Question

Differentiate $y = {e^{3x}}\sin 4x$ with respect to x.

Answer 1

Hint: The function to be differentiated is a product of two functions of x. Hence, use product rules to differentiate it and then simplify the terms.

Complete step-by-step answer:

We observe that the term to be differentiated is the product of two functions ${e^{3x}}$ and sin(4x).

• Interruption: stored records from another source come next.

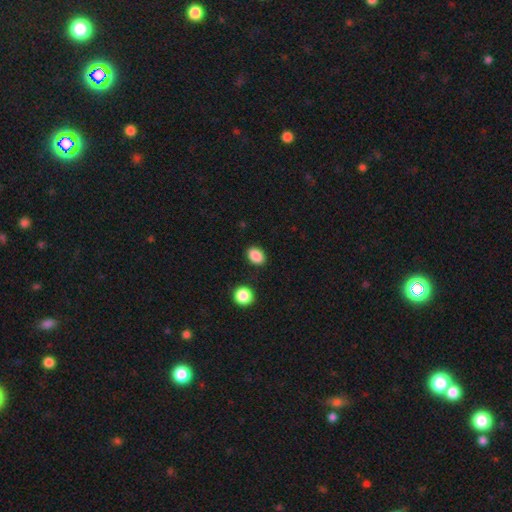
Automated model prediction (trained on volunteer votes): The model was most divided on "how rounded": in between: 75%, round: 24%, cigar-shaped: 1%. More confident: smooth or featured — smooth (88%); merging — none (87%).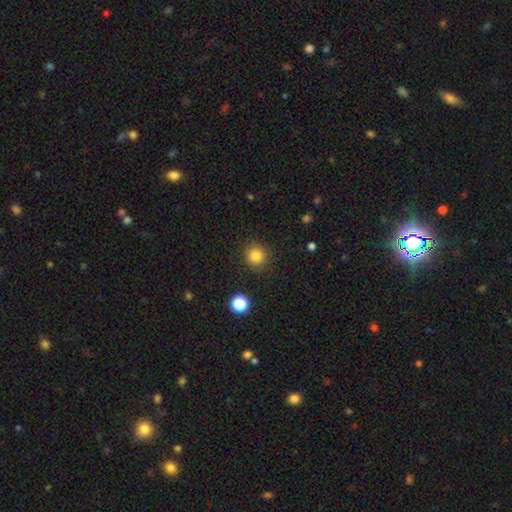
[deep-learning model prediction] Smooth or featured? Predicted: smooth (p=0.83). How rounded? Predicted: round (p=0.94). Merging? Predicted: none (p=0.90).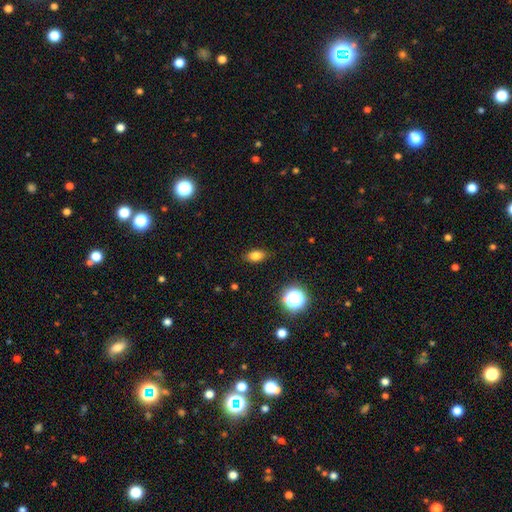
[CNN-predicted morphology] Smooth or featured? Predicted: smooth (p=0.79). How rounded? Predicted: in between (p=0.82). Merging? Predicted: none (p=0.86).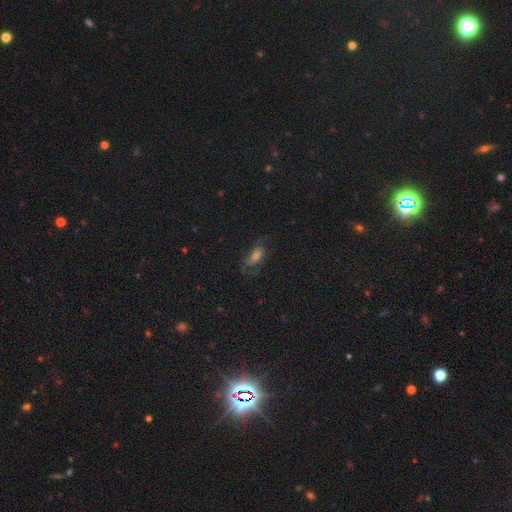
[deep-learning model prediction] Smooth or featured? featured or disk (39%)
Merging? none (59%)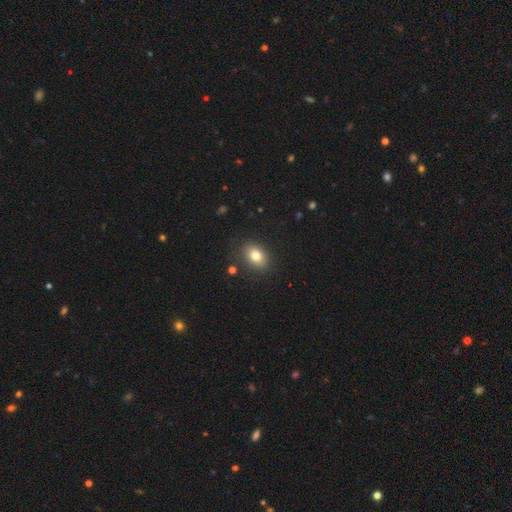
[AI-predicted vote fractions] smooth_or_featured: smooth (p=0.79) [alt: featured or disk p=0.11]
how_rounded: in between (p=0.74) [alt: round p=0.24]
merging: none (p=0.84) [alt: minor disturbance p=0.11]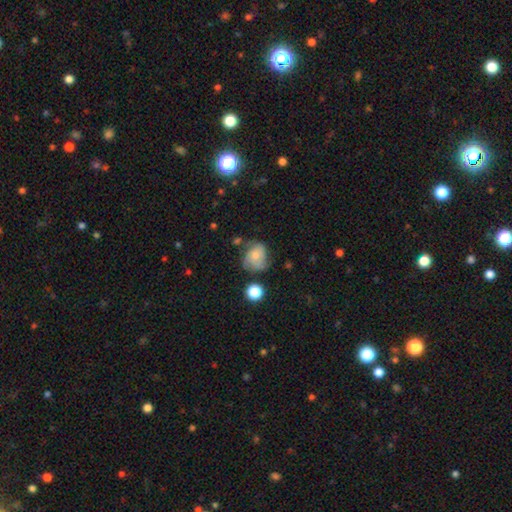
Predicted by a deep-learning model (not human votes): Q: Smooth or featured?
A: featured or disk (46%); runner-up: smooth (44%)
Q: Merging?
A: none (52%); runner-up: minor disturbance (29%)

We know that to differentiate these terms, we must use the product rule of differentiation.
The product rule of differential calculus states that the differentiation of a product of two functions is the sum of products of one function and the differentiation of the other function and it is given as
follows:
$(uv)' = uv' \+ u'v.........(1)$
where u and v are two functions of x and u’ and v’ are differentiation of u and v with respect to x
respectively.

It is given that,
$y = {e^{3x}}\sin 4x........(2)$
We differentiate both sides of the equation (2) to get an expression for $\dfrac{{dy}}{{dx}}$.
$\Rightarrow$ $\dfrac{{dy}}{{dx}} = \dfrac{d}{{dx}}\left( {{e^{3x}}\sin 4x} \right)..........(3)$
Using the formula in equation (1) in equation (3), we get the following:
$\Rightarrow$ $\dfrac{{dy}}{{dx}} = {e^{3x}}\dfrac{d}{{dx}}\left( {\sin 4x} \right) + \sin 4x\dfrac{d}{{dx}}\left({{e^{3x}}} \right)..........(3)$

We know that differentiation of sin(ax) is a.cos(ax) and the differentiation of ${e^{ax}}$ is
$a{e^{ax}}$. Using these formulas to simplify equation (3), we get:
$\Rightarrow$ $\dfrac{{dy}}{{dx}} = {e^{3x}}.4\cos 4x + \sin 4x.3{e^{3x}}$
Taking ${e^{3x}}$ as a common term, we get the final expression as:
$\Rightarrow$ $\dfrac{{dy}}{{dx}} = {e^{3x}}(4\cos 4x + 3\sin 4x)$
Hence, the answer is ${e^{3x}}(4\cos 4x + 3\sin 4x)$.

Note: You can easily forget the constant term when differentiating sin(4x) and ${e^{3x}}$ and the you might get the final answer as ${e^{3x}}(\cos 4x + \sin 4x)$, which is wrong. This question is an example for application of the product rule of differentiation.